The earliest study I can find on the subject was done by Victor Niederhoffer and James Lorie back in the 1960s. Insider buying has been studied endlessly by Nejat Seyhun, LSV Asset Management and others, all of whom reached the same conclusion: Insider buying has a positive expectation and while it is not a precise timing mechanism, it can be used to find winning stocks.

I am a bit of geek, so I have played around with the insider buying statistics the past few years and found a very powerful pattern in the data. Since 2008 I found that when the top two executives of a company open their checkbook and make an open market purchase of $50,000 there is an enormous positive expectation. A staggering 87% of the time after one of these cash purchases, the stock has gone higher — with an average one-year return of 77%. Since stumbling upon this anomaly, I have tracked the buying of top executives very closely.

I use insider buying in combination with my usual value measurements to find safe and cheap stocks that may be on the verge of a move higher. In the past month, we have seen some interesting buying activity in stocks that trade for less than the asset value of the underlying company.

I have written in the past of my current fondness of silver miners.

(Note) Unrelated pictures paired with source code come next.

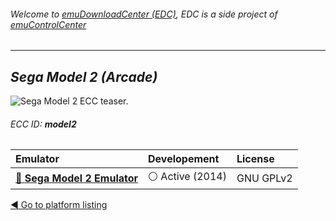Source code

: ###### Welcome to [emuDownloadCenter (EDC)](https://github.com/PhoenixInteractiveNL/emuDownloadCenter/wiki/), EDC is a side project of [emuControlCenter](https://github.com/PhoenixInteractiveNL/emuControlCenter/wiki/)
***
## _Sega Model 2 (Arcade)_
![](https://raw.githubusercontent.com/wiki/PhoenixInteractiveNL/emuDownloadCenter/images_platform/ecc_model2_teaser.png "Sega Model 2 ECC teaser.")
###### ECC ID: **model2**

| Emulator   | Developement        | License     |
|:-----------|:--------------------|:------------|
| [:file_folder: **Sega Model 2 Emulator**](https://github.com/PhoenixInteractiveNL/emuDownloadCenter/wiki/Emulator-m2emulator#menu) | :white_circle: Active (2014) | GNU GPLv2 |

[:arrow_backward: Go to platform listing](https://github.com/PhoenixInteractiveNL/emuDownloadCenter/wiki/EDC-Platform-List)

I have no idea where the price of silver will go in the future, but the miners valued as a business sell for a lot less than their asset value. Apparently the top executives agree, because these stocks have seen significant insider buying. The President and CEO of Hecla Mining (HL) Phillips Baker recently cracked open his wallet and purchased $91,500 worth of his company’s shares. The miner sells at just 70% of book value right now. The buying of Couer Mines (CDE) CEO Mitchell Krebs falls just short of the $50,000 threshold, at $49,985, but several other executives including the CFO have bought shares on the past few weeks. Smart traders should follow them into the stock.

I am a big fan of Swift Energy (SFY) and have been for some time. The company was slow to move production away from natural gas to oil and liquids, but they are moving that way now. They’re also looking to shed non-core properties and operations and own some valuable real estate in the Eagle Ford Shale fields in Texas. The stock is largely ignored by Wall Street and trades at just 56% of book value. CEO Terry Swift likes the long-term prospects of his company as he just wrote a check for $141,080 to buy more shares. This is on top of the $237,000 he spent buying stock back in August.

The CEO and CFO of a company know more about the finances and potential of a company that anyone else. When they make an open market purchase of shares in the company they run, investors should pay close attention and follow insider buying into the stock.

As of this writing, Tim Melvin was long HL, CDE, and SFY.